Ah, those modest front porch stairs.
They look so plain, just unpainted wood sprinkled with a little salt to keep them from getting icy.
But they mean something more to Schylar Meadows. They lead home.
When the Toledo woman decided to run for city council in 1993, she delivered her first political speech from the second step. And when she wrote an essay on how her life was shaped by her home, she couldn't help but give them a nod.
That essay is one of nearly 60 that make up the book, Home: The Blueprints of Our Lives (Collins, $29.95), a collection of personal musings on the meaning and memories of "home."
Edited by former U.S. senator and vice presidential candidate John Edwards, the writings released last month include contributions from numerous celebrities as well as two northwest Ohio residents, Ms. Meadows and Mary Hanson, of Findlay, who wrote about her onetime home in Maumee.
Mr. Edwards, during a recent conference telephone call with members of the press, said he came up with the idea during the presidential primaries of a few years ago when he visited his first, small childhood home in South Carolina.
"It brought all these memories flooding back," he said.
What's more, he found that his sense of home wasn't limited to a particular building but rather a warm sense of nostalgia and all the little things that make a house a home. He noticed similarities in many of the essays, no matter whether they were written by the rich and famous or everyday people.
"It's clear that whatever our superficial differences are - the wealth with which we grew up, the place we grew up, the circumstances [in] which we grow up - that there is a great similarity in values wherever you grow up in America," he said. "The result is there's a connectedness for all of us."
Mr. Edwards said he personally called the celebrities in the book, including John Glenn, Sugar Ray Leonard, John Mellencamp, and Vera Wang, asking them to contribute. The rest of the participants were picked from between 2,000 and 3,000 nominations, with an eye toward choosing those that would provide the most diversity of circumstances possible.
Ms. Hanson's piece is a look deep into this community's past and the closeness of family.
A former teacher at Maumee Valley Country Day School, she is now 93 and living in a nursing home in Findlay, according to her son, Dave.
But years ago, she wrote all about the large, yellow house on East Broadway in Maumee that belonged to her in-laws and where she lived for three years while her husband was serving in World War II.

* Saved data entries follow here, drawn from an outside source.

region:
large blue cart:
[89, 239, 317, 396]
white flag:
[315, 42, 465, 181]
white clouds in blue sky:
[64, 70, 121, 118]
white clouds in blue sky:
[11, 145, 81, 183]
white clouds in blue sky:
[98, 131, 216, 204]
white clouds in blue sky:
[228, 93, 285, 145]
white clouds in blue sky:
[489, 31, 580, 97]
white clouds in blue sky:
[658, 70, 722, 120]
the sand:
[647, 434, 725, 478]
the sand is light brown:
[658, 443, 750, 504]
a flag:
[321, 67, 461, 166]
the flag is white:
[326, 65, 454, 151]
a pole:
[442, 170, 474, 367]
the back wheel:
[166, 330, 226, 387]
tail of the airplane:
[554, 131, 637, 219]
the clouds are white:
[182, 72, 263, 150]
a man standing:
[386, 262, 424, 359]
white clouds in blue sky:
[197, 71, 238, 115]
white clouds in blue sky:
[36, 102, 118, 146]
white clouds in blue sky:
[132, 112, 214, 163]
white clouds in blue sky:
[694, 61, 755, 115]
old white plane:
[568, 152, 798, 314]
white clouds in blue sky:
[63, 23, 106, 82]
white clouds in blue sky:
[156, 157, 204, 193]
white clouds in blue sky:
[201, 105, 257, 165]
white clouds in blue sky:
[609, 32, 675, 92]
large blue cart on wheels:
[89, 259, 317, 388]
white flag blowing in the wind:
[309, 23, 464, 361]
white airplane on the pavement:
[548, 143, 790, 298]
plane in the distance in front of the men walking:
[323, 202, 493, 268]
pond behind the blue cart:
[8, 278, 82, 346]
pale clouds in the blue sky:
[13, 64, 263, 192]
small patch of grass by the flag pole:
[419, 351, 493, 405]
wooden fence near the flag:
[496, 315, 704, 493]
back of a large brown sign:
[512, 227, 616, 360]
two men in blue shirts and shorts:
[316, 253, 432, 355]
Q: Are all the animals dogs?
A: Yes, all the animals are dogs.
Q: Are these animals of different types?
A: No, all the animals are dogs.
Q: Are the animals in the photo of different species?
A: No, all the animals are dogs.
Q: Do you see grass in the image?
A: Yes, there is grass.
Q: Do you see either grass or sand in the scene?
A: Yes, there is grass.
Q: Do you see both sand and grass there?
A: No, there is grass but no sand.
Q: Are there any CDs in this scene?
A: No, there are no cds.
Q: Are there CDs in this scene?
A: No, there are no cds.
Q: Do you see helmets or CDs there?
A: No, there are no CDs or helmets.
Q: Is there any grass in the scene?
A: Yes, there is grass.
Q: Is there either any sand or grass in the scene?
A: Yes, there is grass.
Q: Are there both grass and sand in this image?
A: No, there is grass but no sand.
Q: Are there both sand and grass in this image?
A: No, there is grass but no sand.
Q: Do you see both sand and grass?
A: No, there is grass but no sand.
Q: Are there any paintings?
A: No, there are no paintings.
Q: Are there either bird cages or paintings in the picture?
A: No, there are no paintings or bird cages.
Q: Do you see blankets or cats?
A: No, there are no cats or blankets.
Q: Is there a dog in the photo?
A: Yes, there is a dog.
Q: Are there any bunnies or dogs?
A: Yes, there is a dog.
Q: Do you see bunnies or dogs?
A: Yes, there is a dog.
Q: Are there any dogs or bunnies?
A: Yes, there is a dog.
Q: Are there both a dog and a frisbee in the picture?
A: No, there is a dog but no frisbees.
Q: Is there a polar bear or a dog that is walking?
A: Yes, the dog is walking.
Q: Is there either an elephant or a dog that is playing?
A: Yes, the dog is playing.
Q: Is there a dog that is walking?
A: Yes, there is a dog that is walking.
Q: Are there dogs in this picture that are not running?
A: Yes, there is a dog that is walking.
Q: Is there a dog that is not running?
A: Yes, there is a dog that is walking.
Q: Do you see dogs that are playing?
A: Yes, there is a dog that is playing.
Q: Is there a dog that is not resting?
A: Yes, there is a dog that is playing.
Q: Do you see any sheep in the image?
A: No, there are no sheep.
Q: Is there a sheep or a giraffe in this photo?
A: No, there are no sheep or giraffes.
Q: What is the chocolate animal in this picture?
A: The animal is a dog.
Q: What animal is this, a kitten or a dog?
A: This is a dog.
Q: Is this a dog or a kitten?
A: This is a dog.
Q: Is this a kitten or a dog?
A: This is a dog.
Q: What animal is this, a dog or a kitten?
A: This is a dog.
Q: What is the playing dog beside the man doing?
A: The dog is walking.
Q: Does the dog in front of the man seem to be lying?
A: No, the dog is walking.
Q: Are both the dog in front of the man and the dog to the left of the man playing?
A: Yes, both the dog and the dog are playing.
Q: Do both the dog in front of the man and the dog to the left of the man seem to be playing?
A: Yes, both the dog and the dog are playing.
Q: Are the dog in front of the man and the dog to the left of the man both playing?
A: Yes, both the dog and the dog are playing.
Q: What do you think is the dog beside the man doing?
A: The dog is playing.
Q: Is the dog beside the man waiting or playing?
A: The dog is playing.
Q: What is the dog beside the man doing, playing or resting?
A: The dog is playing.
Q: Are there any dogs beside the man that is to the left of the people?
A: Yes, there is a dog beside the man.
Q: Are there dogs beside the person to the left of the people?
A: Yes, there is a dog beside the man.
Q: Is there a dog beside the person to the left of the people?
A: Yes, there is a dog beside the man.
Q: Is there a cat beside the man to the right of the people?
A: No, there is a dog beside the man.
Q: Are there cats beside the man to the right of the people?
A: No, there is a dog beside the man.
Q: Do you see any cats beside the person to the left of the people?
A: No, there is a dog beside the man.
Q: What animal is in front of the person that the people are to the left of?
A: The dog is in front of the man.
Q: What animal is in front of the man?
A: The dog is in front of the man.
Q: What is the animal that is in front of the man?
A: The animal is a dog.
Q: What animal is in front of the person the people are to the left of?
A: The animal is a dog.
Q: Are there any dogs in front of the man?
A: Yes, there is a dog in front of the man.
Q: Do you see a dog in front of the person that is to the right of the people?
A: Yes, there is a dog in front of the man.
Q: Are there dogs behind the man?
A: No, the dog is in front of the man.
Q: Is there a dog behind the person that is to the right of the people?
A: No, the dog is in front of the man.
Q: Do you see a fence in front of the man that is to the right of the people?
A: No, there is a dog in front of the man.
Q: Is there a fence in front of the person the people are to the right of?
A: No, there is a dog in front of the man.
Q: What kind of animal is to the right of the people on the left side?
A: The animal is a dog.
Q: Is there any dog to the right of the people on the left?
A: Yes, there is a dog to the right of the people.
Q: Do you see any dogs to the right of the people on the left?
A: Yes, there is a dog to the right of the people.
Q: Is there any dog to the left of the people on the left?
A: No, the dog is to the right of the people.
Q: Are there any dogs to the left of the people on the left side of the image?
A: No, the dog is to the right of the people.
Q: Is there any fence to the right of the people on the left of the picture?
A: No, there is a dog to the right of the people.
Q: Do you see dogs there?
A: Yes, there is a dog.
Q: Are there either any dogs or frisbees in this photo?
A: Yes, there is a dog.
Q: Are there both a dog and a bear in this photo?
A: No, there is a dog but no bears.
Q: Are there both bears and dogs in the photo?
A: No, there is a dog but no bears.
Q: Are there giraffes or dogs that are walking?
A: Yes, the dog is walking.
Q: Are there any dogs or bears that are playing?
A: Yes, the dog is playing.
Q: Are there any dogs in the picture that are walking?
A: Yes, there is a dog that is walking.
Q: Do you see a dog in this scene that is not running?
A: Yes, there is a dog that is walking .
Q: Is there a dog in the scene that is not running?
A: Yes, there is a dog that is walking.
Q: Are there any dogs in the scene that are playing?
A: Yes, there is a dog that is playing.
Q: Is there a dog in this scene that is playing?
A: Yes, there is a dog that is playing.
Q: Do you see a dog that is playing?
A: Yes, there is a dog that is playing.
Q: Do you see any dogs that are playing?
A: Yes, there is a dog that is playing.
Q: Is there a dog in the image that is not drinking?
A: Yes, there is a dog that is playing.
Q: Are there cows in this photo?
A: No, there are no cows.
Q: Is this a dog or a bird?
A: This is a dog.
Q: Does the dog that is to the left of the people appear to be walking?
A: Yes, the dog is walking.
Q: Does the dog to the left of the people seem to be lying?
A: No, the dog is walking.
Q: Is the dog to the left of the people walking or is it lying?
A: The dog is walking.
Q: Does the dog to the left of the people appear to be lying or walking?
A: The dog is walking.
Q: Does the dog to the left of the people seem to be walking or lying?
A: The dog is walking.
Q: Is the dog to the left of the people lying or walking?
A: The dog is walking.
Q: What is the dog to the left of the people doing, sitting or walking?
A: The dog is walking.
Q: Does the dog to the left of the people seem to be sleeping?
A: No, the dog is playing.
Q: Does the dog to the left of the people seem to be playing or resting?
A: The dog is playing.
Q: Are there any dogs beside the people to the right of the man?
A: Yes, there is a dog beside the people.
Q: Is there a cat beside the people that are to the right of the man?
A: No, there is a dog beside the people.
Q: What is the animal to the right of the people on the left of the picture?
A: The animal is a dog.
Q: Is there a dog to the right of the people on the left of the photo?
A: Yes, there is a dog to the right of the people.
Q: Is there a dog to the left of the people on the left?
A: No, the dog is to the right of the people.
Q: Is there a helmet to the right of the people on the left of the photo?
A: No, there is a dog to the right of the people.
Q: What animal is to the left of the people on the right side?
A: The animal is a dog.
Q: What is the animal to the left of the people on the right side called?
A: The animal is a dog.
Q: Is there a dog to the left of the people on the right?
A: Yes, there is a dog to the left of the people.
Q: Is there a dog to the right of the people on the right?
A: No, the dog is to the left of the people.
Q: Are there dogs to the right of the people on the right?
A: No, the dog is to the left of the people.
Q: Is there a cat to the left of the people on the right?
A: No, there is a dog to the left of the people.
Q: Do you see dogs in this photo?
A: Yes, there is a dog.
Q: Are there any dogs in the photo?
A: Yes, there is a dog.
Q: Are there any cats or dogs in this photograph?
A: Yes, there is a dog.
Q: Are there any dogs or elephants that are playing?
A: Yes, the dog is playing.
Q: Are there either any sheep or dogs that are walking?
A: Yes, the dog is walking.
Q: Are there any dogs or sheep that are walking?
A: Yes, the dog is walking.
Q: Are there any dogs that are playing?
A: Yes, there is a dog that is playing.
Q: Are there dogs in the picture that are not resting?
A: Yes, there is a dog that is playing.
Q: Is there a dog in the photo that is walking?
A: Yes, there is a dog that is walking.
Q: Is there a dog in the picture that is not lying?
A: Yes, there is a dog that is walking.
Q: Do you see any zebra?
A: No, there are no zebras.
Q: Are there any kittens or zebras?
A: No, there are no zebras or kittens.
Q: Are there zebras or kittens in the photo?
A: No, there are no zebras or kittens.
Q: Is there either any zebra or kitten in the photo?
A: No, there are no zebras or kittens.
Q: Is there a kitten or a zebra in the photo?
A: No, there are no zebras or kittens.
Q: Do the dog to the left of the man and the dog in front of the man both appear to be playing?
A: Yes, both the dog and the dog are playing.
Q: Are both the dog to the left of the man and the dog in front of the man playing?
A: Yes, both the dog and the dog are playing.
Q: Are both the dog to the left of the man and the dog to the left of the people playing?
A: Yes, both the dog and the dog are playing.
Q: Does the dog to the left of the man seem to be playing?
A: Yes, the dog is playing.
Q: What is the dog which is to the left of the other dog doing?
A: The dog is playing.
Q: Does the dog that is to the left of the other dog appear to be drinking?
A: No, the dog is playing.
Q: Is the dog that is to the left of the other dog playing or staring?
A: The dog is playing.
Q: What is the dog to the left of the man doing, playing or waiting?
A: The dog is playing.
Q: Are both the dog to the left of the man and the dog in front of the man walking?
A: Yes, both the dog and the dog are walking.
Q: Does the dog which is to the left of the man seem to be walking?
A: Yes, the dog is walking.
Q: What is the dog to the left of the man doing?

Her essay touches on the happy days when the family would celebrate special occasions there, when the boys, stripped to the waist, would battle it out on the tennis court, and when everyone would gather to celebrate Christmas with a special eggnog party.
As she wrote, "On rare occasions when the house was empty and I walked through it, I found the rooms alive with the feeling of happy living, unlike some rooms and some houses, which are static and lifeless even when their owners are at home."
Mr. Hanson, 60, of Findlay, submitted the story on his mother's behalf. He never lived in the house - whose tennis court he said became a lawn and whose barn became a garage - but remembers fondly his many visits.
"All of the cousins, we all talk about that," he said. "We have incredible, wonderful memories."
Ms. Meadows, a health-care worker and a radio personality for WJUC-FM (107.3), still lives in the home on Parkdale Avenue where she was reared. She resides upstairs and her father lives downstairs.
She used her essay to remark about the fond memories she associates with home, like the aroma of fresh coffee emanating from her mother's old-fashioned percolator in the kitchen and the sound of guests chatting after a holiday meal.
There's also a larger concept of home - of neighborhood and community - that she treasures. Families around her house developed close bonds, celebrating together, worshipping together, and mourning losses together.
"I didn't know it was abnormal for you to be part of your neighbor's lives," Ms. Meadows said.
In the end, it's connections like these that make Toledo such a special place to call home, she said.
"Toledo, despite all of its issues, is a city full of hope."